Testo fornito »
───
Nelle stesse ore in cui il premier apriva a una sua salita al Colle dai mercati arrivavano i primi cenni di nervosismo, con il differenziale Btp-Bund a 140 punti base, ai massimi da un anno. Un segnale da non ignorare, anche perché la Bce sta per chiudere l’ombrello

Era il novembre del 2020 quando lo spread tra Btp e Bund toccò i 140 punti base. Un anno e un mese dopo, quella quota è stata nuovamente raggiunta, in concomitanza con la conferenza stampa di fine anno di Mario Draghi dalla quale è emersa una vaga apertura verso il Quirinale. Il segnale era inevitabile, i mercati che prestano 400 miliardi di euro all’anno all’Italia, finanziandone la spesa pubblica, non hanno mai digerito l’idea di un Draghi al Colle. Molto meglio a Palazzo Chigi, a garanzia di quel Pnrr che vale oltre 200 miliardi di euro.
───
Estratto dei dati »
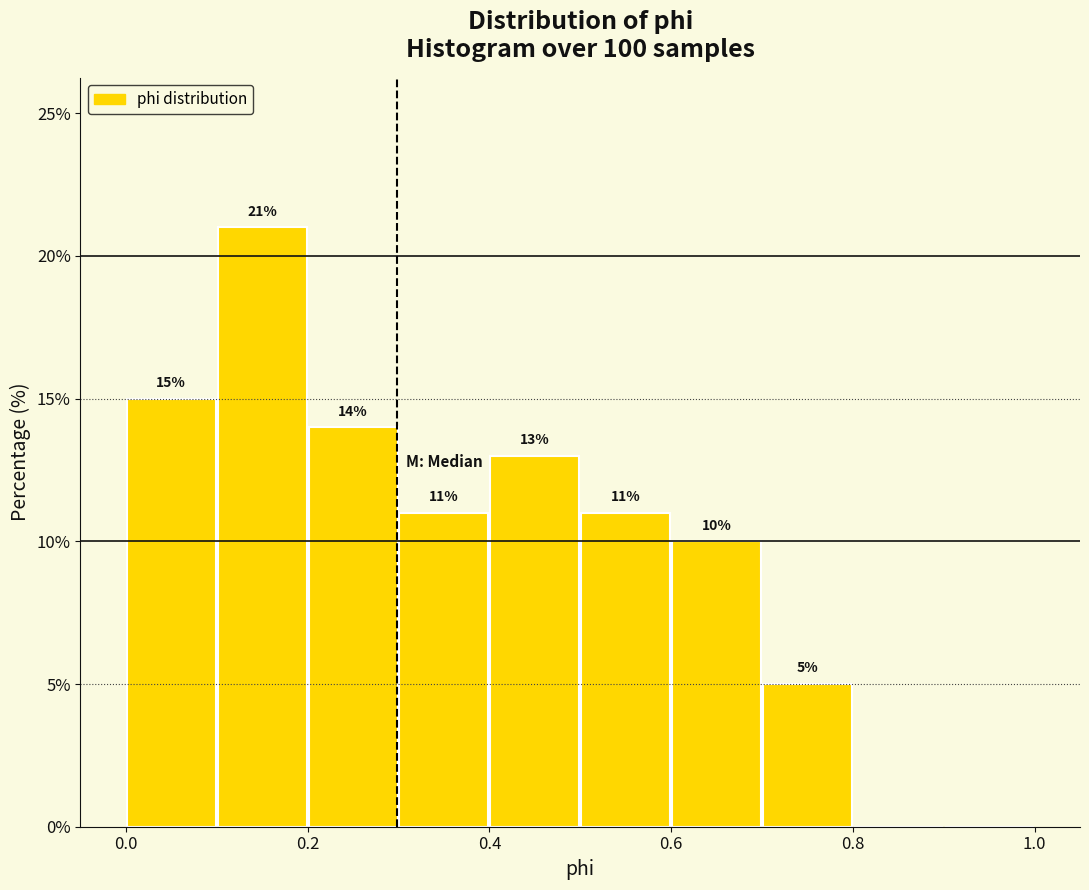

Which range on the x-axis has the tallest bar?

0.1 to 0.2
───
Dettagli del compito »
Stabilisci se le affermazioni seguenti concordano con il testo sullo spread Btp-Bund. Per ognuna rispondi sì o no e cita le parole del testo che lo decidono.
(a) Lo spread tra Btp e Bund aveva già toccato i 140 punti base nel novembre 2020.
(b) I mercati prestano all'Italia 200 miliardi di euro all'anno.
(c) Il Pnrr vale meno di 100 miliardi di euro.
Per rispondere serve soltanto il testo.

Risposta scritta »
(a) Sì: "Era il novembre del 2020 quando lo spread tra Btp e Bund toccò i 140 punti base."
(b) No: "i mercati che prestano 400 miliardi di euro all’anno all’Italia"
(c) No: "quel Pnrr che vale oltre 200 miliardi di euro"